» What you have to do
Only the lines from the one containing "para el usuario" through the last line of the data are to be written out, exactly and in full.

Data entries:
________________________

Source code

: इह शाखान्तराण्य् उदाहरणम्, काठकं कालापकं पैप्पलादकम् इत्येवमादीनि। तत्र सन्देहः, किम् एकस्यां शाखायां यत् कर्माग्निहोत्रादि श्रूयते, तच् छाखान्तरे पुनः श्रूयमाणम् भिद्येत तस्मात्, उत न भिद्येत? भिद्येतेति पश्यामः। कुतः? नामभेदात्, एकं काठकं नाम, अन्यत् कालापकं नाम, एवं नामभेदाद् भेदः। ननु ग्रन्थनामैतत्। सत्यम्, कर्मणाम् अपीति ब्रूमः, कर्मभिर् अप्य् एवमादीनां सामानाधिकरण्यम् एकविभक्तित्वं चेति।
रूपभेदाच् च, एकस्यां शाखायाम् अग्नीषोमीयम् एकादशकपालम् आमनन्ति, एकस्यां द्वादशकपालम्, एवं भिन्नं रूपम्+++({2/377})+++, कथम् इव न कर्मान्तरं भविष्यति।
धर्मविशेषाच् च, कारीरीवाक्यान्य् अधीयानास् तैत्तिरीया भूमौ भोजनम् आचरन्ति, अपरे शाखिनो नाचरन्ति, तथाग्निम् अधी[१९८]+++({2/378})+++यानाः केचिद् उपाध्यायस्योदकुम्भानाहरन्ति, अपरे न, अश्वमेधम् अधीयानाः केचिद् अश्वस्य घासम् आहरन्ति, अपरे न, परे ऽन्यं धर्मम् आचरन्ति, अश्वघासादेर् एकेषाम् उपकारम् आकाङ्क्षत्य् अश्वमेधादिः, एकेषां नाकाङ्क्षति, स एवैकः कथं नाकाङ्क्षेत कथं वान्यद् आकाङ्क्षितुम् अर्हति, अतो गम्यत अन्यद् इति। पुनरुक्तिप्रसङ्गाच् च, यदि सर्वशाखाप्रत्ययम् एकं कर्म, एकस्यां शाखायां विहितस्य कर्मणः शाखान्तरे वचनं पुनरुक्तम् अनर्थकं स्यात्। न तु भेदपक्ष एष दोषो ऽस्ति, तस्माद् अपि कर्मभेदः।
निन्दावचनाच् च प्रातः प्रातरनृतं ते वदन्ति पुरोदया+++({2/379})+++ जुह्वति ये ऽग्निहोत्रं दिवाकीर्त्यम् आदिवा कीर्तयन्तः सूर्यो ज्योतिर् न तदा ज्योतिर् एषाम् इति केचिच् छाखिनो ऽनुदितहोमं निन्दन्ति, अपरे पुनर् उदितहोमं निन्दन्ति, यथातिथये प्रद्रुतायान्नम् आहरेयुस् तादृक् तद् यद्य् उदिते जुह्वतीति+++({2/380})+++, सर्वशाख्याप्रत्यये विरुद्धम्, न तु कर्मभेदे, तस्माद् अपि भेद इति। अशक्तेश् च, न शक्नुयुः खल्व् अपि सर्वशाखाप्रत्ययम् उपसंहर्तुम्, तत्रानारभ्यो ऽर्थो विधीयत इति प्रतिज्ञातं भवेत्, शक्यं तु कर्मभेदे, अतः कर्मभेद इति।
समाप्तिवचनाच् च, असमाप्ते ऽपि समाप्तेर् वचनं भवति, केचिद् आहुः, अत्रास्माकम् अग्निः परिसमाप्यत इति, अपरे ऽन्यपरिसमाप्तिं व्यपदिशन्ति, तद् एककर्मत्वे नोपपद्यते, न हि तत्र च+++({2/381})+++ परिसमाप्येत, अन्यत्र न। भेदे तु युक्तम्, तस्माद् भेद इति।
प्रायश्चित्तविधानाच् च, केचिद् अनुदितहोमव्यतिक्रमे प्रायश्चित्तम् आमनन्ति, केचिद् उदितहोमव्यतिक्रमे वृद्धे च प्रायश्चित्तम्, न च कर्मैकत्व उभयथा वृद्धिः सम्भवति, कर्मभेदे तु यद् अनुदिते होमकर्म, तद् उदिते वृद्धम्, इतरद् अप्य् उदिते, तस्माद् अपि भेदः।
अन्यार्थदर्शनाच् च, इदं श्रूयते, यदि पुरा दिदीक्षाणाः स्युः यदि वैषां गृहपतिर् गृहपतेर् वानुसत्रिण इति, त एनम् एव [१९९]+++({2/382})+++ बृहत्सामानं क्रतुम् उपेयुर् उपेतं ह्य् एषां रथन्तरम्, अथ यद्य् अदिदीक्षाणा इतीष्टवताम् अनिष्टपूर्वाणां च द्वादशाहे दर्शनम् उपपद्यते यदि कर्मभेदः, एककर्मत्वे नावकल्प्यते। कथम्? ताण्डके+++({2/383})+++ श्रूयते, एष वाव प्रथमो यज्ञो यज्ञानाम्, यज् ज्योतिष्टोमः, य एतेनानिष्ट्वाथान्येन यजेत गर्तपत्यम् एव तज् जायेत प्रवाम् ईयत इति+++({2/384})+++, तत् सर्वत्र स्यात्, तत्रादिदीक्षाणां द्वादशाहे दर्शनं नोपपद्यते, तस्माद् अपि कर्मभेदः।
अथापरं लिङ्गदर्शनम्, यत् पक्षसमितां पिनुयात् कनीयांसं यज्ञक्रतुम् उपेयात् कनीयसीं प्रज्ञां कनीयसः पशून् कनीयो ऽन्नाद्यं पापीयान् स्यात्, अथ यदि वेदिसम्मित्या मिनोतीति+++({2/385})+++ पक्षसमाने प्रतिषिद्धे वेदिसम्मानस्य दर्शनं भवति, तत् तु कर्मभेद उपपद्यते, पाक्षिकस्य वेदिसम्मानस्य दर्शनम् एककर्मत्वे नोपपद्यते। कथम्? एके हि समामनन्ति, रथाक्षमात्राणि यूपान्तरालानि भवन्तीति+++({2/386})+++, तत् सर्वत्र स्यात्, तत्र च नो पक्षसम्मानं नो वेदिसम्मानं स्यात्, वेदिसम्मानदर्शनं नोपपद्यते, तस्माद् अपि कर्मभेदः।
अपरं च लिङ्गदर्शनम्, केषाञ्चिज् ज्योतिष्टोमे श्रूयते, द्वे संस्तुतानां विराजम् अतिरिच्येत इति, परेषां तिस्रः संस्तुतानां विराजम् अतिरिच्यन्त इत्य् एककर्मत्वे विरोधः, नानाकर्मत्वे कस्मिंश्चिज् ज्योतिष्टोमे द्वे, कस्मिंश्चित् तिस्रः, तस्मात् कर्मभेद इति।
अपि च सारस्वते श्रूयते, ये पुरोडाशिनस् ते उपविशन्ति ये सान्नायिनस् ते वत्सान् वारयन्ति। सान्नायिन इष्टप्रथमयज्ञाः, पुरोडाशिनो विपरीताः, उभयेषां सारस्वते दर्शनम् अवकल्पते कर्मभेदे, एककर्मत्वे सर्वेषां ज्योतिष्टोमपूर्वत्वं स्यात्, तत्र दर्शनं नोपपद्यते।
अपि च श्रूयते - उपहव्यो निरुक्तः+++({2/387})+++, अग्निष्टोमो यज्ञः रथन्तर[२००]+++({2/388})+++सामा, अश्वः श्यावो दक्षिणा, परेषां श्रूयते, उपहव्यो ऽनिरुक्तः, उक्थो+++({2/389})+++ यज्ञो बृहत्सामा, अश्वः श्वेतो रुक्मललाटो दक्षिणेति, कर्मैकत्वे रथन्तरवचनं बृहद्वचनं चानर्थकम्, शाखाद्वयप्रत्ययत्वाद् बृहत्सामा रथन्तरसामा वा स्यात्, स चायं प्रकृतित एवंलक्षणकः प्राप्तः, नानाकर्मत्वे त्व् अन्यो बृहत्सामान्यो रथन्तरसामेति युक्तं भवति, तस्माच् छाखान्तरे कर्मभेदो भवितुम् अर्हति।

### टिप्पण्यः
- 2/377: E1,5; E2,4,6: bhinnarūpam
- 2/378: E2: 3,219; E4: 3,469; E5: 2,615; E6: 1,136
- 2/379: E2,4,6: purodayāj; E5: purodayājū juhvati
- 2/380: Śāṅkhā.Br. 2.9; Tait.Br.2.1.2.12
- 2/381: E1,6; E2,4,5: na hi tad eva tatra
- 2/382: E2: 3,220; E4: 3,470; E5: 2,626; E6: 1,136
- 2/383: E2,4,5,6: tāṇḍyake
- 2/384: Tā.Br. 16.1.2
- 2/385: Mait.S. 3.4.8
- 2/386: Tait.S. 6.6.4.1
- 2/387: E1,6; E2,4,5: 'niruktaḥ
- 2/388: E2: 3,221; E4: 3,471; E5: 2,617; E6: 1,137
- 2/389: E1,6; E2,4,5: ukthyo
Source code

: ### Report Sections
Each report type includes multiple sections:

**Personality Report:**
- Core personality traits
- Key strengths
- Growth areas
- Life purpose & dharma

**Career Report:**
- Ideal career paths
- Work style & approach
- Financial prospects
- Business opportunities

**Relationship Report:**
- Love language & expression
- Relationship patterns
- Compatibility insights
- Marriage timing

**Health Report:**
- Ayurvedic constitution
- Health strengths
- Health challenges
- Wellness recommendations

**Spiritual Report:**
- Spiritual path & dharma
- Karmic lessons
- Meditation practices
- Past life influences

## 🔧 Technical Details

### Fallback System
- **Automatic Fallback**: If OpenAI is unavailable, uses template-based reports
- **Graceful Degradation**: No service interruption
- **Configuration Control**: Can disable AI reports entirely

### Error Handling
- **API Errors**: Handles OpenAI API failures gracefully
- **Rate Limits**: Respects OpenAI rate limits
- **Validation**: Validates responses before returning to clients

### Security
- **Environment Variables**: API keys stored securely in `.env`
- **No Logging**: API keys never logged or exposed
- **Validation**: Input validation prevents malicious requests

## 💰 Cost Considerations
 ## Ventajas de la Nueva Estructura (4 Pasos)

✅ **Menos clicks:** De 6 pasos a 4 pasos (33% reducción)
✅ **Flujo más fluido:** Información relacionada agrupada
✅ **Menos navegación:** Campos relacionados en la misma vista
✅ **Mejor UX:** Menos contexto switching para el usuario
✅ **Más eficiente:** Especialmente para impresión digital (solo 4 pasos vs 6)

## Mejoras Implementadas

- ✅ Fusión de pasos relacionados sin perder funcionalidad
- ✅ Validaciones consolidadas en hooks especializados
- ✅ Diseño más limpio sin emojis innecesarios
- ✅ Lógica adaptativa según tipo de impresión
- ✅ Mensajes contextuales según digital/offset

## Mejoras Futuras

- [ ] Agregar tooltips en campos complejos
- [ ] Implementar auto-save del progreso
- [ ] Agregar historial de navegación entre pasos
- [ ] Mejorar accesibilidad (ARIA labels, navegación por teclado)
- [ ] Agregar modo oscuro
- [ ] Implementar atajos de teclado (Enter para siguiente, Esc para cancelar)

________________________

» Solved problem
✅ **Mejor UX:** Menos contexto switching para el usuario
✅ **Más eficiente:** Especialmente para impresión digital (solo 4 pasos vs 6)

## Mejoras Implementadas

- ✅ Fusión de pasos relacionados sin perder funcionalidad
- ✅ Validaciones consolidadas en hooks especializados
- ✅ Diseño más limpio sin emojis innecesarios
- ✅ Lógica adaptativa según tipo de impresión
- ✅ Mensajes contextuales según digital/offset

## Mejoras Futuras

- [ ] Agregar tooltips en campos complejos
- [ ] Implementar auto-save del progreso
- [ ] Agregar historial de navegación entre pasos
- [ ] Mejorar accesibilidad (ARIA labels, navegación por teclado)
- [ ] Agregar modo oscuro
- [ ] Implementar atajos de teclado (Enter para siguiente, Esc para cancelar)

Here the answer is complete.